On 15/06/2560 22:03, Chet Ramey wrote:
> I don't know other languages well enough to point one out, but I can easily
> imagine that a particular character is an "alphabetic" in, say, Mandarin,
> but doesn't exist in someone's en_US character set.

I though you were referring to a character existing in both sets.
This is the reason why I think you should only concern yourself with
characters that already have an established semantic in bash. Don't get
bogged down in distinguishing classes in myriads of character sets. Just
allow anything that isn't ASCII (but IS UTF-8 -- I'm talking about
UTF-8, otherwise this discussion becomes impossible).

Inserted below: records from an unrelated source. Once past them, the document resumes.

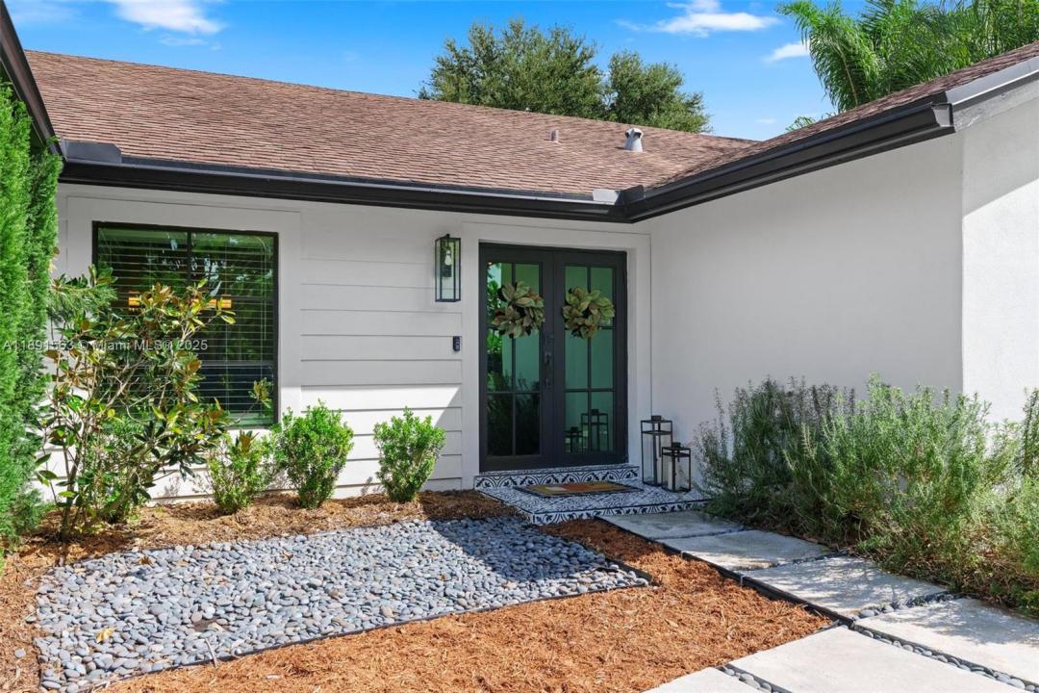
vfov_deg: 45.0
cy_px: 346
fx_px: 837
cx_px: 520
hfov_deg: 63.7
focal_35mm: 29
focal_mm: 29
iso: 400
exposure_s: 1/320
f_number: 8
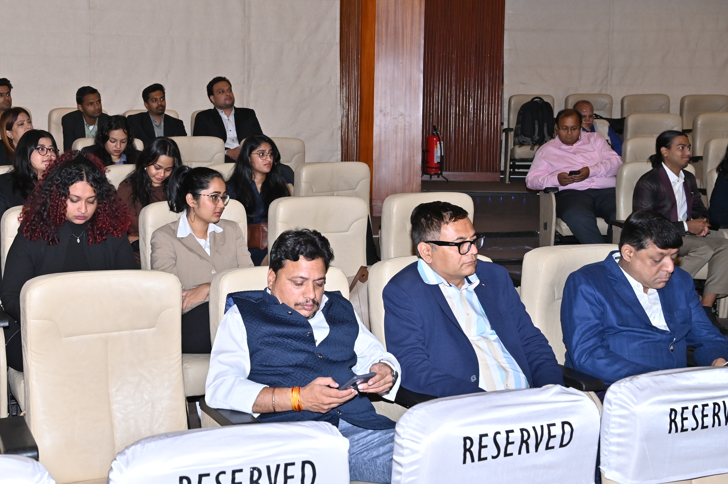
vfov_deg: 30.4
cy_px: 190
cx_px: 273
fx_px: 889
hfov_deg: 44.2
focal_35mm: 44
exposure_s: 1/160
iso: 400
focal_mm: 32
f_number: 5.6
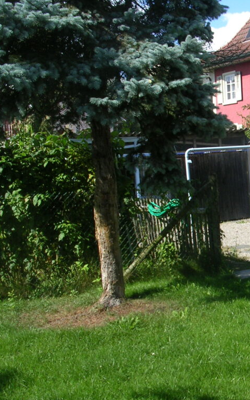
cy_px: 199
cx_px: 264
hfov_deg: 22.8
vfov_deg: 37.5
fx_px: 589
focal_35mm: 54
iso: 50
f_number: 5.6
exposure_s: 1/193
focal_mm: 5.8
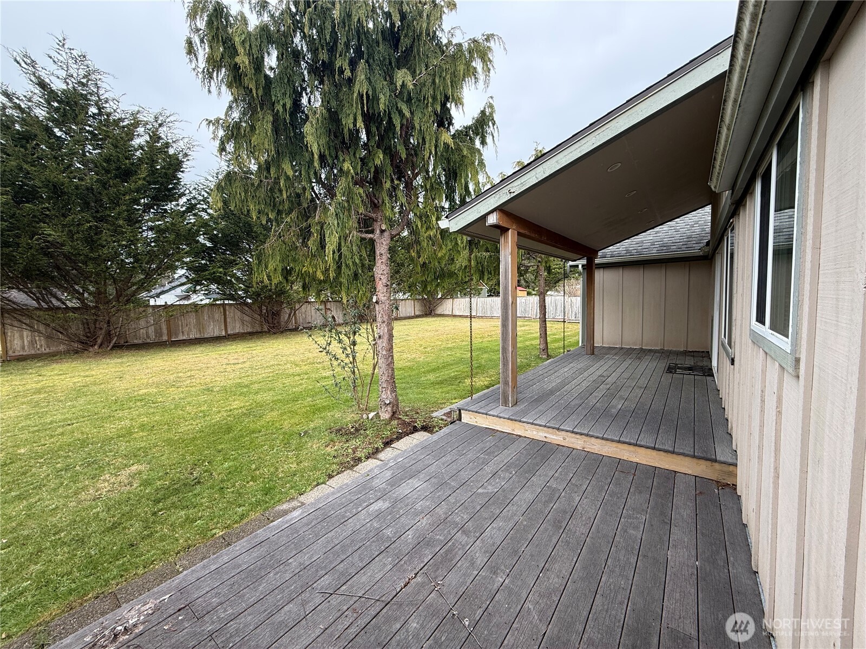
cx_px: 433
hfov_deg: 102.1
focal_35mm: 14
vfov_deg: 85.7
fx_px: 350
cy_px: 324
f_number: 2.2
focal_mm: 2.22
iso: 50
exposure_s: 1/221
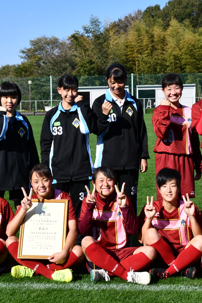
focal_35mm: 71
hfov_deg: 19.2
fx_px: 598
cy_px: 149
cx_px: 80
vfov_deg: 28.5
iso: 800
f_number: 14
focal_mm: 28
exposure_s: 1/800
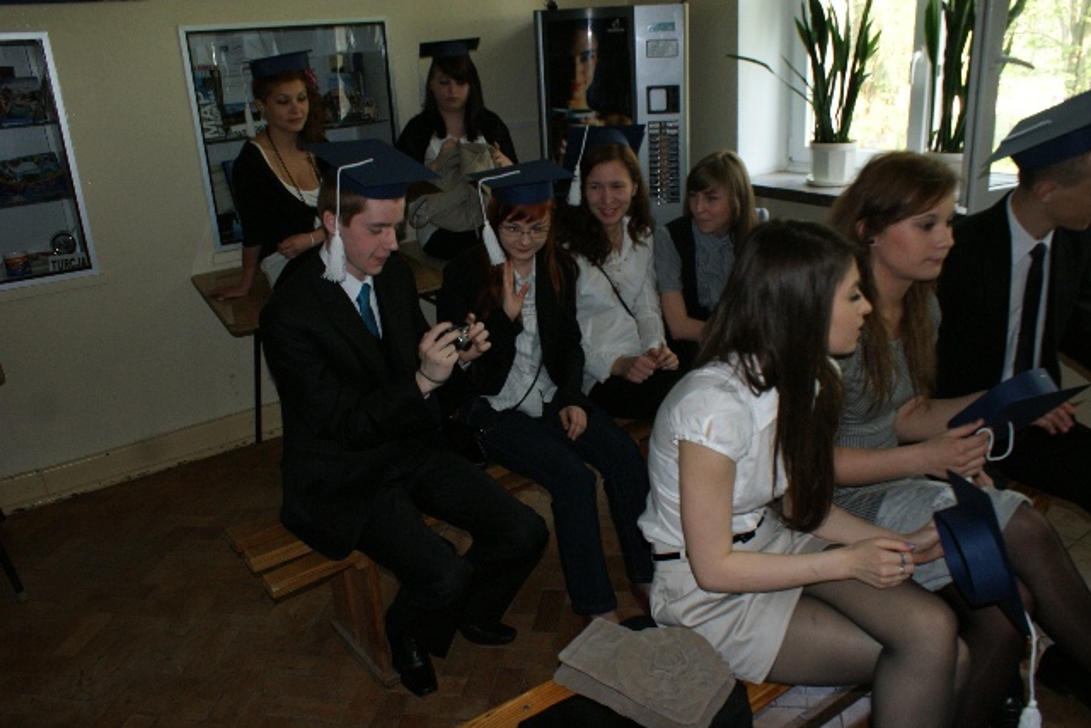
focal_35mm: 27
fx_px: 818
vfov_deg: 48.0
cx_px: 546
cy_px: 364
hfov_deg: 67.4
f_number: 5.6
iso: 400
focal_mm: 18
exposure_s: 1/60
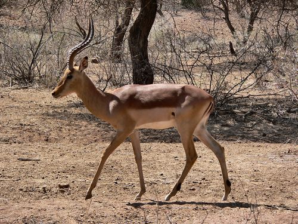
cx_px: 149
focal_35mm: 190
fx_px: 1636
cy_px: 112
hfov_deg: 10.4
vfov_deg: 7.8
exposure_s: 1/500
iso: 80
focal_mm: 31.6
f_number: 4
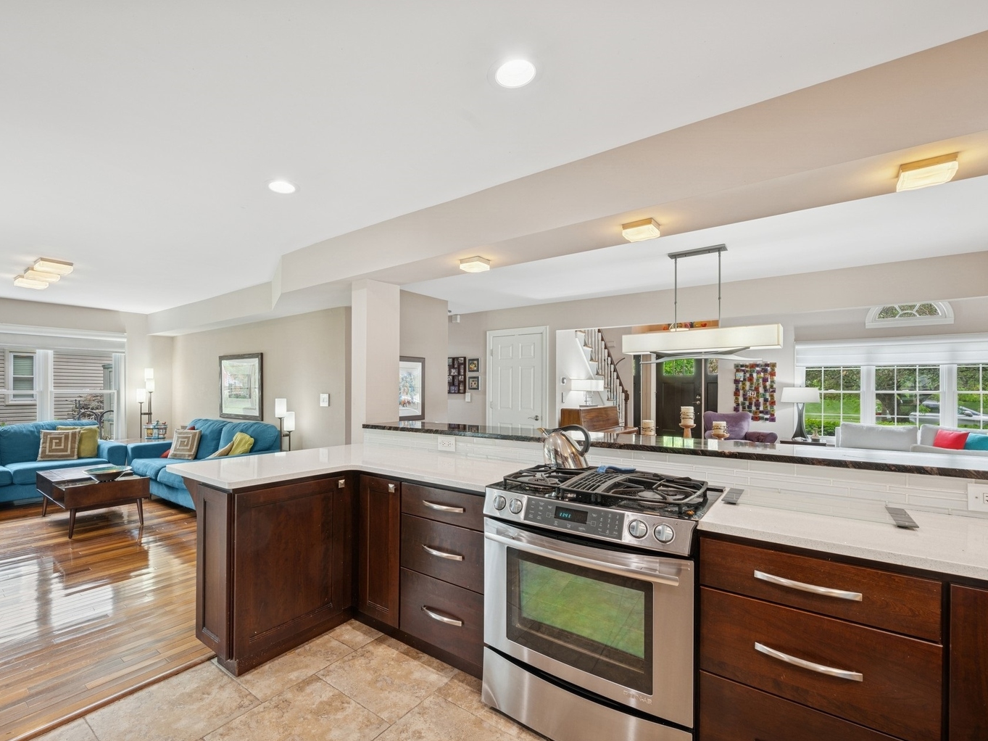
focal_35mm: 16
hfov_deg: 93.9
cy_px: 379
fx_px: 457
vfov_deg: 78.1
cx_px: 428
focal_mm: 14
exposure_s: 1/5
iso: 200
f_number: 9
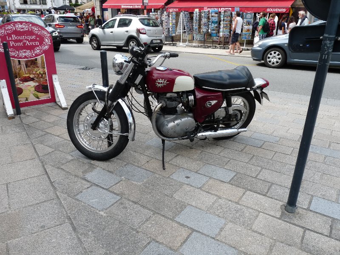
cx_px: 170
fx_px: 265
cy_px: 128
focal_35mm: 27
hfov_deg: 65.3
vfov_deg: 51.4
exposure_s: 1/200
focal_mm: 4.8
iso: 100
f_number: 5.6
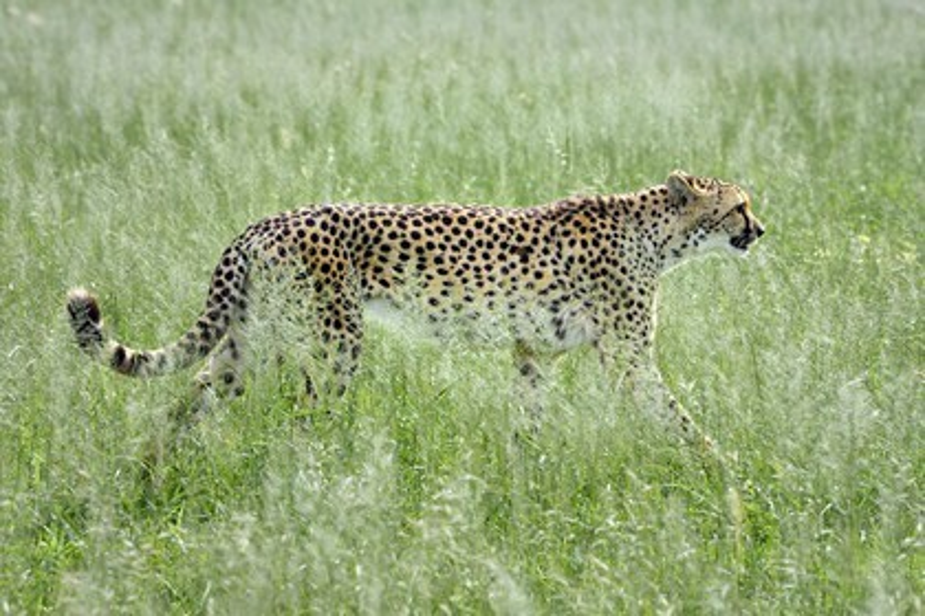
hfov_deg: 10.3
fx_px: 5138
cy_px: 308
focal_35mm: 200
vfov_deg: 6.9
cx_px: 462
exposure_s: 1/500
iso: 400
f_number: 7.1
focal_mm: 200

> I see a number of problems with using non-alphanumerics in shell
> identifiers.  The real advantage to allowing this is to allow users to
> put alphabetics from their own locales into shell identifiers.  There's
> little reason to do it otherwise, and plenty of complications.

What are those problems and complications??

> As for the implementation, it's much easier to use isalpha/isdigit (and
> their wide character equivalents) than to try and keep track of a blacklist
> of characters across different locales.

I don't propose blacklists across locales, just blacklisting what
already has an established meaning in bash, ie. ASCII. All the rest is
just fair game, if someone insists on using a thumbs-up icon in a
variable name, why restrict that?? The restricting and policing is going
to make this costly in terms of developer time and CPU time.